Hi!Can´t find any kind of translation into English.I´ve got it in German so I could translate the lyrics of this song word by word as I don`t speak German myself.Took the liberty to send the link privately as I can`t post it here.Con saluti urizon9


----------



## Whodunit

urizon9 said:
			
		

> Hi!Can´t find any kind of translation into English.I´ve got it in German so I could translate the lyrics of this song word by word as I don`t speak German myself.Took the liberty to send the link privately as I can`t post it here.Con saluti urizon9


 
I got it. Here it is for everyone. As the German translation was given I can translate it into English:

We'll live forever
A world is burning
We'll live forever
Without a penny or a dime
In defiance of our enemies
That run us down
We'll live forever, we are here
We'll live forever at any hour
We want to live
And experience
And go through bad times
We'll live forever
We are here.


----------



## urizon9

Hi!Many thanks!I hope I didn`t take too much of your time.A presto,urizon9


----------



## Brioche

One reason for finding it hard to translate that song, 
is the method used to transliterate the Yiddish.
Yiddish is written using the Hebrew alphabet.

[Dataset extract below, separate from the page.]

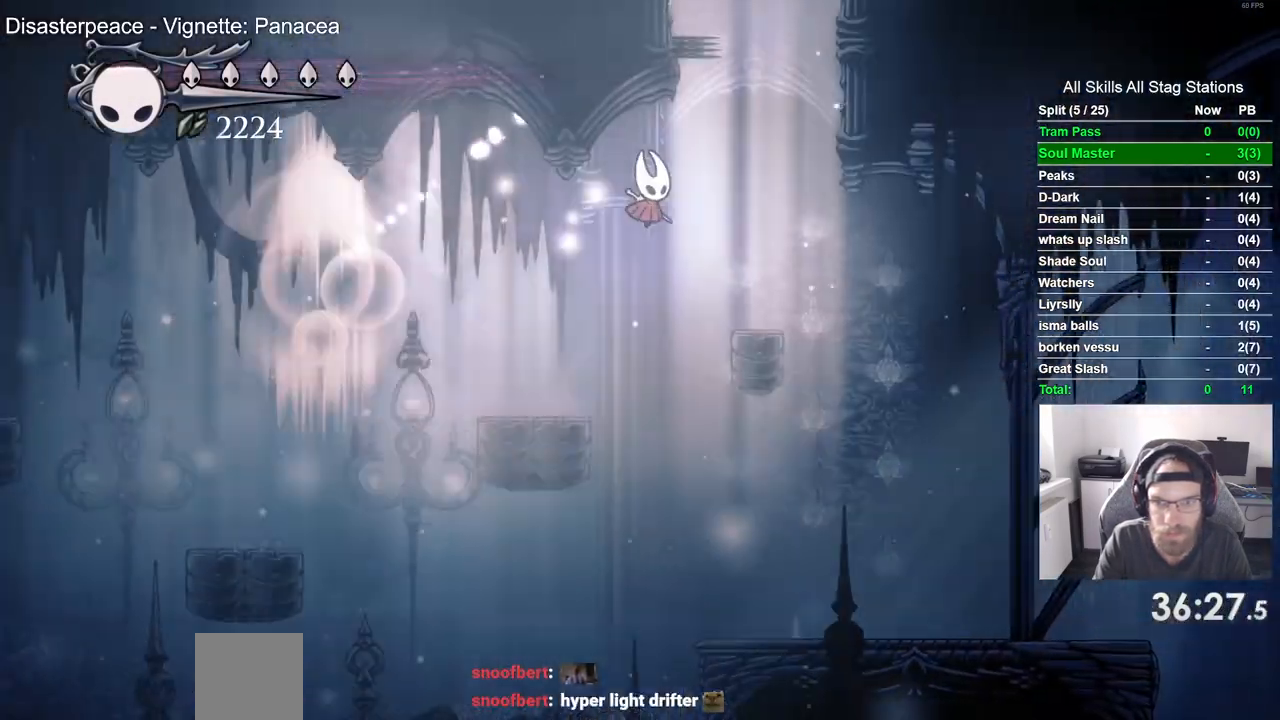
{"buttons": ["R1"], "left_stick": "center", "right_stick": "center", "events": [[83, "CROSS", "up"], [317, "DPAD_LEFT", "down"], [383, "DPAD_RIGHT", "up"], [383, "R1", "down"], [500, "DPAD_LEFT", "up"]]}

The song is on a German language blog, and the transliteration is German style.
So sh is sch, v is w, y is j, ts is z and so on.

Most Yiddish/English dictionaries [usually USA based] would transliterate 
farschwarzen [blacken] as farshvartsen for example.


----------



## Whodunit

Brioche said:
			
		

> One reason for finding it hard to translate that song,
> is the method used to transliterate the Yiddish.
> Yiddish is written using the Hebrew alphabet.
> 
> The song is on a German language blog, and the transliteration is German style.
> So sh is sch, v is w, y is j, ts is z and so on.
> 
> Most Yiddish/English dictionaries [usually USA based] would transliterate
> farschwarzen [blacken] as farshvartsen for example.


 
You are right, Brioche. As I don't know Yiddish, I wasn't aware of that. By the way, it would be sometimes helpful if one could find the lyrics written in Hebrew letters, because many Yiddish dictionaries prefer the Hebrew alpabet to look up a word.


----------



## urizon9

Yes, spelling may be the problem,thanks.But I still can´t understand why they could not translate the word `rebbe`into English(or is this too spelled incorrectly)???Shalom,urizon9


----------



## Whodunit

urizon9 said:
			
		

> But I still can´t understand why they could not translate the word `rebbe`into English(or is this too spelled incorrectly)???Shalom,urizon9


 
Shalom,
what are you talking about, by the way? I can't even find the word "rebbe" in the lyrics, so what should it mean?


----------



## urizon9

Whodunit said:
			
		

> Shalom,
> what are you talking about, by the way? I can't even find the word "rebbe" in the lyrics, so what should it mean?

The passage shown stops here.